For the corners, $$F_C = \max(F_{00},F_{01},F_{10},F_{11}),$$ where $$F_{00} = \min\dbinom{mq}{ms},\quad F_{01} = \min\dbinom{lp}{ls},\quad F_{10}=\min\dbinom{lq}{lr},\quad F_{11}=\min\dbinom{kp}{kr}.$$
For the left side,
$$F_L=\max\limits_c F(0,c) = \max\limits_c\left(l\min\dbinom{p}{sc} + m\min\dbinom{q}{s(1-c)}\right).$$
Etc.
Simplified solution
The feasible region of $0\le a\le 1,0\le c\le 1$ is divided into polygons by the four lines $$abh=cdg,abj=(1-c)dg,(1-a)bh=cdi, (1-a)bj=(1-c)di. (1)$$
Within each polygon the objective function is linear and its maximum therefore occurs at a vertex of the polygon The maximum over all polygons therefore has to occur at a point of intersection of two of the eight lines given by the four lines (1) together with the lines $a=0,a=1,c=0,c=1$.
Solving these equations in pairs gives the following set of points at which the objective function needs to be evaluated. The maximum of these values is the required solution.
Since $a+e=c+f=1$, it is sufficient to give the values of $(a,c)$. These are as follows, where any points lying outside the unit square can be ignored.

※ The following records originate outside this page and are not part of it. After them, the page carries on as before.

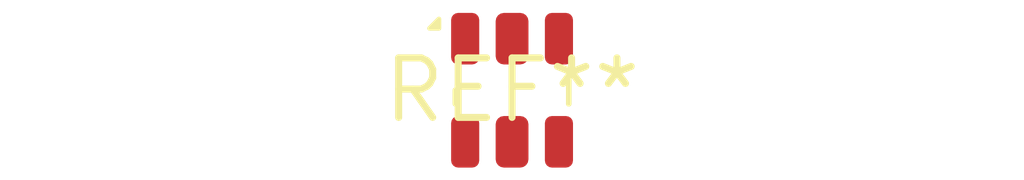
<source format=kicad_pcb>
(kicad_pcb (version 20240108) (generator pcbnew)

  (general
    (thickness 1.6)
  )

  (paper "A4")
  (layers
    (0 "F.Cu" signal)
    (31 "B.Cu" signal)
    (32 "B.Adhes" user "B.Adhesive")
    (33 "F.Adhes" user "F.Adhesive")
    (34 "B.Paste" user)
    (35 "F.Paste" user)
    (36 "B.SilkS" user "B.Silkscreen")
    (37 "F.SilkS" user "F.Silkscreen")
    (38 "B.Mask" user)
    (39 "F.Mask" user)
    (40 "Dwgs.User" user "User.Drawings")
    (41 "Cmts.User" user "User.Comments")
    (42 "Eco1.User" user "User.Eco1")
    (43 "Eco2.User" user "User.Eco2")
    (44 "Edge.Cuts" user)
    (45 "Margin" user)
    (46 "B.CrtYd" user "B.Courtyard")
    (47 "F.CrtYd" user "F.Courtyard")
    (48 "B.Fab" user)
    (49 "F.Fab" user)
    (50 "User.1" user)
    (51 "User.2" user)
    (52 "User.3" user)
    (53 "User.4" user)
    (54 "User.5" user)
    (55 "User.6" user)
    (56 "User.7" user)
    (57 "User.8" user)
    (58 "User.9" user)
  )

  (setup
    (pad_to_mask_clearance 0)
    (pcbplotparams
      (layerselection 0x00010fc_ffffffff)
      (plot_on_all_layers_selection 0x0000000_00000000)
      (disableapertmacros false)
      (usegerberextensions false)
      (usegerberattributes false)
      (usegerberadvancedattributes false)
      (creategerberjobfile false)
      (dashed_line_dash_ratio 12.000000)
      (dashed_line_gap_ratio 3.000000)
      (svgprecision 4)
      (plotframeref false)
      (viasonmask false)
      (mode 1)
      (useauxorigin false)
      (hpglpennumber 1)
      (hpglpenspeed 20)
      (hpglpendiameter 15.000000)
      (dxfpolygonmode false)
      (dxfimperialunits false)
      (dxfusepcbnewfont false)
      (psnegative false)
      (psa4output false)
      (plotreference false)
      (plotvalue false)
      (plotinvisibletext false)
      (sketchpadsonfab false)
      (subtractmaskfromsilk false)
      (outputformat 1)
      (mirror false)
      (drillshape 1)
      (scaleselection 1)
      (outputdirectory "")
    )
  )

  (net 0 "")

  (footprint "Broadcom_APDS-9301" (layer "F.Cu") (at 0 0))

)

</source>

Solutions with $a=0$ $$(0,0),(0,1),(0,\frac{bh}{di}),(0,\frac{di-bj}{di})$$ Solutions with $a=1$
$$(1,0),(1,1),(1,\frac{bh}{dg}),(1,\frac{dg-bj}{dg})$$
Further solutions with $c=0$ $$(\frac{dg}{bj},0),(\frac{bj-di}{bj},0)$$
Further solutions with $c=1$
$$(\frac{dg}{bh},1),(\frac{bh-di}{bh},1)$$
Remaining 6 solutions
$$(\frac{dg}{b(j+h)},\frac{h}{j+h}),(\frac{bh}{d(g+i)},\frac{g}{g+i}),(\frac{h(bj-di)}{d(gj-hi)},\frac{g(bj-di)}{b(gj-hi)})$$ $$(\frac{g(di-bh)}{b(ij-gh)},\frac{h(bj-dg)}{d(i-g)}),(\frac{g}{g+i},\frac{dg+di-bj}{d(g+i)}),(\frac{bj+bh-di}{b(h+j)},\frac{h}{h+j}).$$